_How to complete this task:_
Copy the data again word for word, from the line containing "Views of one" through the line containing "345.2], [0, 0, 1]] dist [0.000593, -0.000321]", both included.

Data to process START

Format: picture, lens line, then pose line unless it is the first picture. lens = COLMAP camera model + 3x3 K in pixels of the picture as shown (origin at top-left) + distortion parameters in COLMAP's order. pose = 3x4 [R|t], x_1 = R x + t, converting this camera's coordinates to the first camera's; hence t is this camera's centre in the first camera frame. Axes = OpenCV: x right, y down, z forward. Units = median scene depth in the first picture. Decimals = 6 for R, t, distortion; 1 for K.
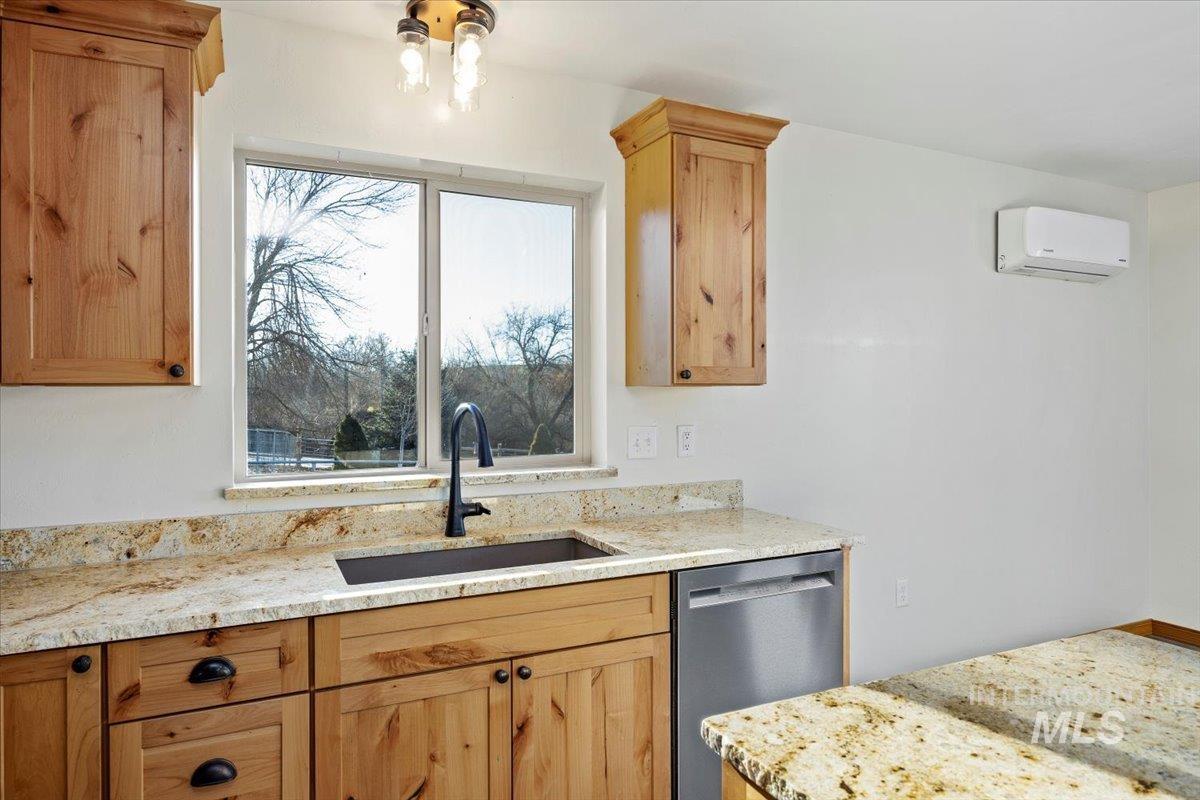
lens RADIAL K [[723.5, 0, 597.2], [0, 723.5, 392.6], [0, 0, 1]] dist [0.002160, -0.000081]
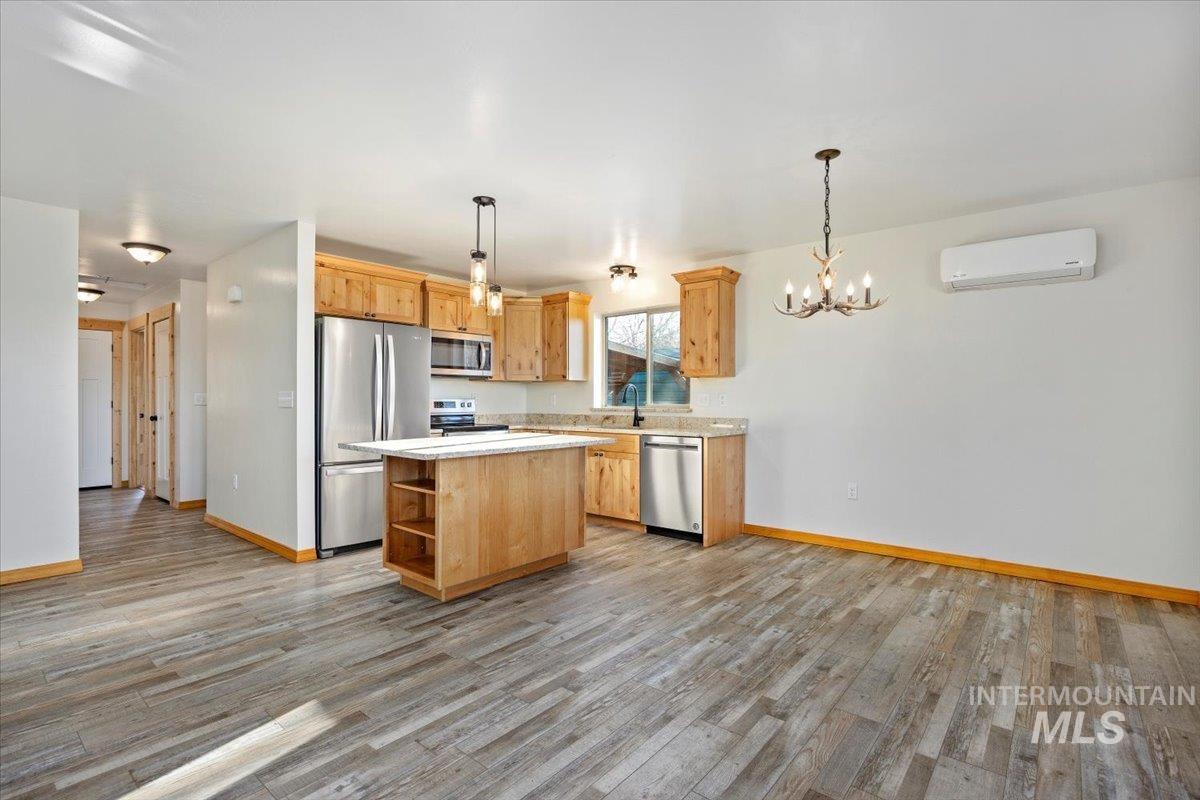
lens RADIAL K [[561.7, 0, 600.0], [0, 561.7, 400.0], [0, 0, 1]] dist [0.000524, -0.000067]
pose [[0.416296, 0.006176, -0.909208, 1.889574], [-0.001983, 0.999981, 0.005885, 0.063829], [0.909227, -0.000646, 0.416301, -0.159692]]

Data to process END
Data to process START

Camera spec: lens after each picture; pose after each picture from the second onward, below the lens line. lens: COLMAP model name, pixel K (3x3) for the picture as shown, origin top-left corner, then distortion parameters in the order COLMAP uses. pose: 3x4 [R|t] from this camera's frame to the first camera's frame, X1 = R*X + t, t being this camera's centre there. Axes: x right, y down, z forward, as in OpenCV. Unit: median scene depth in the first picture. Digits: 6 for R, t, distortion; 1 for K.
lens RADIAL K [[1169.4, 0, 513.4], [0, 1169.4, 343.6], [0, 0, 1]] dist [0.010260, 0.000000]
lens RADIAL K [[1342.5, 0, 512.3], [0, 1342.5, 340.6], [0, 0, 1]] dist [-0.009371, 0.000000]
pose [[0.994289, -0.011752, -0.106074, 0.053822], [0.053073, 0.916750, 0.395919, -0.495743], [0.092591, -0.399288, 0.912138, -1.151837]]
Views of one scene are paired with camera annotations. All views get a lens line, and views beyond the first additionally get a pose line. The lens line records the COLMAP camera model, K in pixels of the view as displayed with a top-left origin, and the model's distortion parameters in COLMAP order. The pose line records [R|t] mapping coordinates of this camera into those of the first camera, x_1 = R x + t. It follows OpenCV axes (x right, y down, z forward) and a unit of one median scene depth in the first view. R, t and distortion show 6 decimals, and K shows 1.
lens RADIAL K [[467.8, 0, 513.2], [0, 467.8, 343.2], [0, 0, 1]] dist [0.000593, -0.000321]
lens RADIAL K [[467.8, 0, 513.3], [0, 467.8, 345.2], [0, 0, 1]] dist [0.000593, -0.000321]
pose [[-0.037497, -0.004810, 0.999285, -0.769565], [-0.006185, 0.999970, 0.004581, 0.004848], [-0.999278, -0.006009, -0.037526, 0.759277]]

Data to process END

_Solution for this exercise:_
Views of one scene are paired with camera annotations. All views get a lens line, and views beyond the first additionally get a pose line. The lens line records the COLMAP camera model, K in pixels of the view as displayed with a top-left origin, and the model's distortion parameters in COLMAP order. The pose line records [R|t] mapping coordinates of this camera into those of the first camera, x_1 = R x + t. It follows OpenCV axes (x right, y down, z forward) and a unit of one median scene depth in the first view. R, t and distortion show 6 decimals, and K shows 1.
lens RADIAL K [[467.8, 0, 513.2], [0, 467.8, 343.2], [0, 0, 1]] dist [0.000593, -0.000321]
lens RADIAL K [[467.8, 0, 513.3], [0, 467.8, 345.2], [0, 0, 1]] dist [0.000593, -0.000321]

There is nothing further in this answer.